Oxycontin

    His skin was taut and he imagined a sudden movement might cause it to rip like dry, rough paper. The air-conditioning tickled his arms. Cool, lazy and impersonal. He stared, unseeing, down the snack aisle and ignored the magazine spread before him on the counter, a jumble of contrasting yellow headlines promising sex tips and the inside scoop on celebrity love lives. He glanced at his watch. 2am. The depression was heaviest at night and his shoulders sagged under the weight. It was always hardest in the evening when he was alone with the beauty, health and hygiene around him making promises they couldn’t keep. In his pocket he fondled a baby blue pill, rolling it between his fingertips. He looked again as his watch. Soon, he thought, 3am.
    The automatic doors opened with a hiss and he swore under his breath as a customer shuffled into the glare of the pharmacy.
    “May I help you?” Karthik asked, a conditioned greeting dragged out reluctantly.
    The man was thin and his clothes swallowed his limbs. He looked in Karthik’s direction, overshot, then his eyes settled slowly on the nametag, the small black rectangle in a sea of stiff red cotton. The man twitched and looked Karthik in the eyes then quickly away. Bird-like. “This a 24-hour pharmacy?” He was staring down the snack aisle with his head tilted to the side.
    Karthik followed his gaze then realized the man was listening for something. Other customers? Employees? A small knot of anxiety bloomed in his stomach. “Yeah, we’re 24-hours. “ Cautiously he added, “We don’t sell liquor and beer is down aisle one.”
    “I don’t need any beer.” The man spoke quietly and turned, pulling a stubby black pistol from deep in his hoody and aimed it loosely in Karthik’s direction. “Where’s the pharmacist?”
    Damn, he knew this was going to be a lousy night. They were all lousy but he had known this was going to be the worst. “I’ll give you the money in the drawer, but I don’t have more than fifty dollars.”
    “I don’t want money.” The man spoke quietly, the gun in his hand was exclamation enough. “I want your pharmacist to get me… I want Oxycontin, like, a bunch of it.”
     “Sorry, the pharmacist left at eight and I don’t have the key to the pharmacy.”
    “The sign says 24-hours pharmacy!”
    “Yeah, well, the sign is misleading. It actually says ‘Open 24-hours’ and under that it says ‘Pharmacy and Grocery’ but they have different hours. It’s confusing.”  
    While the man was processing this Karthik nodded at the pistol. “No offense but what is that, a .22?” he straightened, one hand resting lightly on the counter, the other in his pocket, squeezing the pill. “You might want to step closer, from over there you won’t even hurt me.”
    “Fuck you,” the man tensed and aimed, “You tryin’ to be a hero?”
    Even in the Gulf, especially in the Gulf, he never thought himself a hero but he had taken enough shit over the years that he couldn’t shut up.
    Karthik pointed across the store, “Prophylactics in aisle eight.”
    He freaked. The man stomped towards the counter, sputtering and holding the pistol extended on a straightened arm. With every step the gun bounced - aiming at Karthik’s head then over his shoulder, back at his head then over his shoulder. He watched the black pit of the barrel and wondered if he would die tonight, working minimum wage and at the hands of strung out prescription junky. Did it even matter?     
    The man slammed into the counter and the gun was inches from Karthik’s face. Bouncing on the extended arm the gun pointed briefly to the side and he grabbed the man’s wrist, pulling his arm down and against the edge of the counter. Bones crunched and the man squealed in pain. Fumbling, Karthik grabbed the gun, pulled it hard and spun it around. He held it with both hands, one bracing the other, stepped out of reach and aimed into a blood shot eye.
    Moaning, the man crumpled across the counter, the spark to fight had left him.  He held his broken wrist and pulled it into his body. “Please, please don’t hurt me.”
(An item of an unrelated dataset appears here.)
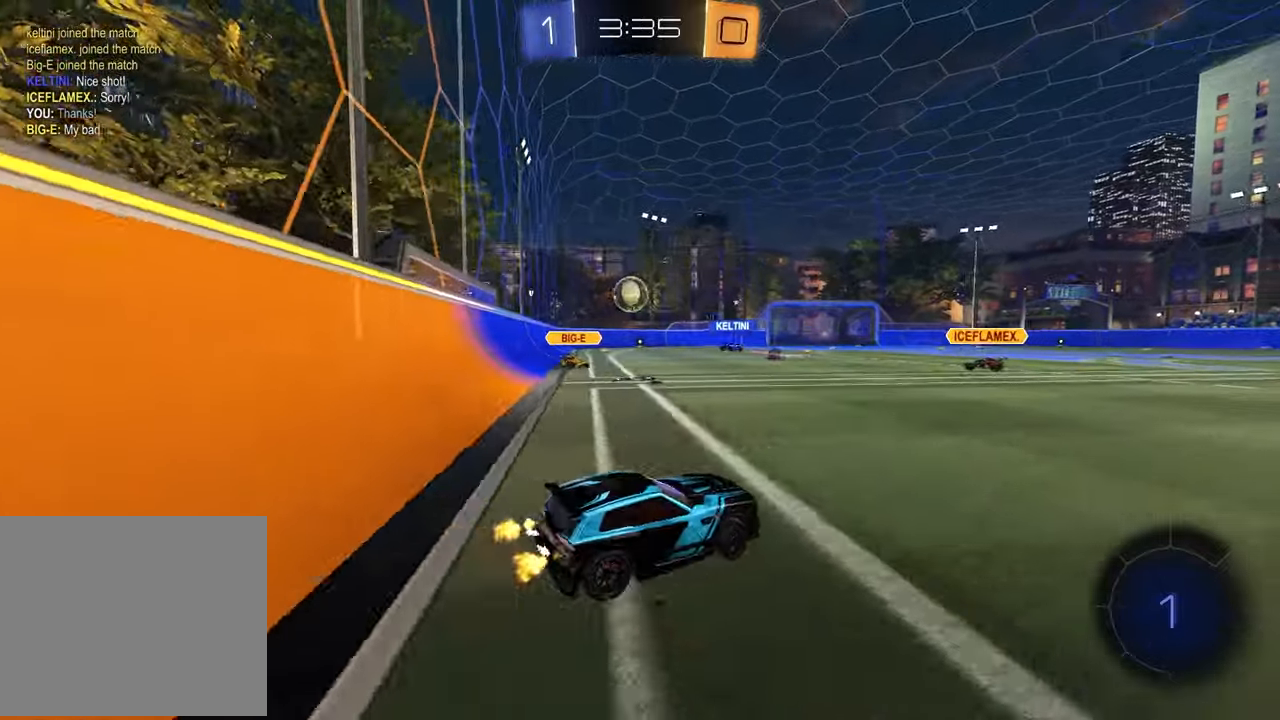
{"buttons": ["R2"], "left_stick": "right", "right_stick": "center", "events": [[167, "left_stick", "center"], [433, "left_stick", "right"]]}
    Pathetic, Karthik thought. “Get up!” he ordered. “I should shoot you just for being an idiot. Next time you want to steal some drugs the least you can do is come in when the pharmacy is open.“
    He reached into his pocket, holding the gun steady with his other hand, and pulled out the pill. Holding it between two fingers he placed it on the counter.
    “Take it,” he said, “then get out. You need it more than me tonight.”
    The man muttered and balled a shaking fist around the pill.  He looked at Karthik and his face relaxed when he realized he wasn’t going to come to any more harm.
    “Get out of here.”
    Dragging steps and the hiss of the automatic doors then the man was gone, building momentum and shambling down the street.
    Karthik’s hands began to shake and he dropped the gun on the magazine that still lay open on the counter. He looked at his watch. 2:10am. The pill was the last from his prescription. He reached below the counter and pulled out a large ring of color-coded keys. He took a deep breath and sorted through them until he found the one he needed then walked on wobbly legs around the counter and down the snack aisle towards the pharmacy.